= Jinlong Gong =

Chinese chemist and professor of chemical engineering

Jinlong Gong (巩金龙; born June 1979) is a Chinese chemist and professor of chemical engineering at Tianjin University. He is best known for his work in the areas of heterogeneous catalysis, surface science, and hydrogen energy.

==Biography==
Gong was born in Lanzhou, Gansu province in 1979.

==Education==
Gong received his B.S. and M.S. (with Xinbin Ma) degrees from Tianjin University in 2001, 2004 respectively and earned a Ph.D. in chemical engineering from the University of Texas at Austin in 2008. Under the tutelage of Buddie Mullins, Gong' graduate work focused on the understanding the surface oxidation reaction on gold-based model catalysts.

==Research at Harvard==
Gong joined the George Whitesides' group at Harvard and completed his postdoctoral training in August 2010. His research focuses on nanoindentation lithography and CO_{2} conversion based on one-electron mechanism.
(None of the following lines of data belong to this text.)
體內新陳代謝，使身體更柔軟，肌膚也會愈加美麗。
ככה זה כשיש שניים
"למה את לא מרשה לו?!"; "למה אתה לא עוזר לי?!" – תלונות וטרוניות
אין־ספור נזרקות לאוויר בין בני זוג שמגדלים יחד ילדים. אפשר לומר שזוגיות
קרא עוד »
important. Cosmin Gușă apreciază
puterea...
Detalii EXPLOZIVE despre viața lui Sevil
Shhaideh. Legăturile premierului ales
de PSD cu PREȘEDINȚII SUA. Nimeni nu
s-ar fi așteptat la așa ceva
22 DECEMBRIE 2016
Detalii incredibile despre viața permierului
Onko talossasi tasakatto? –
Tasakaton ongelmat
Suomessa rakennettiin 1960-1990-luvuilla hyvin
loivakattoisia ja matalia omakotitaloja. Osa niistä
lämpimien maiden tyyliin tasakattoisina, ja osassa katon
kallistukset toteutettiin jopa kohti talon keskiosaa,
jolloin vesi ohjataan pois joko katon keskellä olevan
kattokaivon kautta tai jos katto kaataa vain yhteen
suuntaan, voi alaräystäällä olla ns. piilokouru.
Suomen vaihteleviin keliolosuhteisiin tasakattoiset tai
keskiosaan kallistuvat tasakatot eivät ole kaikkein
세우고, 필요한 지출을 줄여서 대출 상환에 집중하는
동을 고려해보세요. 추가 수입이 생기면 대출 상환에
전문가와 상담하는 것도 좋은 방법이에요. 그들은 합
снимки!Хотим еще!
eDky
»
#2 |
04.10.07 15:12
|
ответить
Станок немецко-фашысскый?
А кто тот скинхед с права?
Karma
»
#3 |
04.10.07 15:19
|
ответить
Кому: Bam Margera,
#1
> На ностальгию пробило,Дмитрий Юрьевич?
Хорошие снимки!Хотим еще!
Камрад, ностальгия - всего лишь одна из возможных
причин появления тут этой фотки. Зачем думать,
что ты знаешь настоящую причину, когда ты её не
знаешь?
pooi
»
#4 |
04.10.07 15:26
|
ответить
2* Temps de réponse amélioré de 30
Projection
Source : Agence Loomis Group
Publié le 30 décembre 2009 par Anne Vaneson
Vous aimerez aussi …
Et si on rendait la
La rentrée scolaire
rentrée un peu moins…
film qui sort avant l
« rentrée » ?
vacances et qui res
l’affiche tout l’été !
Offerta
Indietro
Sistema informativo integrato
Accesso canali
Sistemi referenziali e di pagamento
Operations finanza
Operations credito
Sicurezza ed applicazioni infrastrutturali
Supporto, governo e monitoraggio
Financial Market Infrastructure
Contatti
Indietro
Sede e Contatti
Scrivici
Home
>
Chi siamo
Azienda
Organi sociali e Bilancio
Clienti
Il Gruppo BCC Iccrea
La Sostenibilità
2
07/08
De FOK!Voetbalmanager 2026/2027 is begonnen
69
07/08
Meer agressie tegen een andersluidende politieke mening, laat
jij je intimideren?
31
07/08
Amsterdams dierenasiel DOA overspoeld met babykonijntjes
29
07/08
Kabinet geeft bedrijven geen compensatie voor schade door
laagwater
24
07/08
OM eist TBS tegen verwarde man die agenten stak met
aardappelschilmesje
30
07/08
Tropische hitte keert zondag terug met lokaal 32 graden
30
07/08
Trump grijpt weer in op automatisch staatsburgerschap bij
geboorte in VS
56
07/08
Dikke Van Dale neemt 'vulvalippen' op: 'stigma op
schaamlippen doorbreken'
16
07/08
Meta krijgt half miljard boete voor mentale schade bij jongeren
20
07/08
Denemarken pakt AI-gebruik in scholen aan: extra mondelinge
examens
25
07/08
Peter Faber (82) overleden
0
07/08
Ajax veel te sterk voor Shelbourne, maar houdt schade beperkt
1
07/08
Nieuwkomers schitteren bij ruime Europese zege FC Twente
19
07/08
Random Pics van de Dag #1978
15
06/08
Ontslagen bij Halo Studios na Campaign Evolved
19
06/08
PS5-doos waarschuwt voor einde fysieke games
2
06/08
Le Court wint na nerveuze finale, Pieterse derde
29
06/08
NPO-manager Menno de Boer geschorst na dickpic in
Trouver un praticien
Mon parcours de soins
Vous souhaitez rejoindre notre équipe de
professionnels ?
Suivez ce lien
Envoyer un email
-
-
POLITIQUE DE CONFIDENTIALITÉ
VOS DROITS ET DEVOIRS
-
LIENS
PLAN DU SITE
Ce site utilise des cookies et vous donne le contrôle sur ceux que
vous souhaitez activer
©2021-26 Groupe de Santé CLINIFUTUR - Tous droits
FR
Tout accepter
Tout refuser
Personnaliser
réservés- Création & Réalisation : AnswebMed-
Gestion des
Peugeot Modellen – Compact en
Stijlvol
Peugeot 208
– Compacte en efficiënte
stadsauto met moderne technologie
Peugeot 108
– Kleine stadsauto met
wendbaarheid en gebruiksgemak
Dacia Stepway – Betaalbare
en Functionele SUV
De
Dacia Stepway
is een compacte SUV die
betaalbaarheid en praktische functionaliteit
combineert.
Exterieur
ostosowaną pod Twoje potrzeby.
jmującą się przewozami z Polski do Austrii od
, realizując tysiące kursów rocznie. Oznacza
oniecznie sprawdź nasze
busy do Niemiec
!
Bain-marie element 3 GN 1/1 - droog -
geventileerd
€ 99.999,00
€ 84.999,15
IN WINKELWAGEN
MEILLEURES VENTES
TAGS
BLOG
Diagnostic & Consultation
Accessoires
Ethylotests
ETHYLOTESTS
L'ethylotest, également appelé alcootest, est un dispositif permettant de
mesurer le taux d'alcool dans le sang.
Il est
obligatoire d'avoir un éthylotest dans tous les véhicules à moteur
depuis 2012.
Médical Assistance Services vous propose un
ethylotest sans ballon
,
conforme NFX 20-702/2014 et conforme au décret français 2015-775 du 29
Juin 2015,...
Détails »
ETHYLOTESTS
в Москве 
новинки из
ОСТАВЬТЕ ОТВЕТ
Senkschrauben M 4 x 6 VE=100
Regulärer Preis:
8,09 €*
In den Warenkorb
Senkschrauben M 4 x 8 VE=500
==Research at Tianjin University==
Gong began his independent career as a professor at Tianjin University in 2010 and is currently holding a Pei Yang Professorship. He maintains an active research group of over 30 graduate and postdoctoral students with three research associate professors. According to the biography on his Web site, Gong's current research interests include catalytic synthesis and utilization of hydrogen as well as conversion of COx.

==Awards and achievements==
Gong is the author of more than 120 scientific articles and is listed as an inventor on more than 40 patents. He serves on the editorial advisory boards of several scientific journals, including Chemical Society Reviews, Chemical Science, AIChE Journal, Scientific Reports, Science China Materials, and Frontiers of Chemical Science and Engineering. He was a past associate editor for Journal of Natural Gas Science and Engineering (2010-2014) and currently serves as an associate editor for Chemical Engineering Science, Journal of Chemical Technology and Biotechnology, Renewable Energy, and International Journal of Hydrogen Energy.

Gong is an elected fellow of the Royal Society of Chemistry (FRSC) (2012). Among other awards, Gong is the recipient of the Te-Pan Hou Chemical Engingeering Innovation Award (2014), the NSFC's Excellent Young Investigator Award (2012), the Scopus Young Investigator Award (2012), and the IUPAC Prize for Young Chemists – Honorable Mention Award (2010).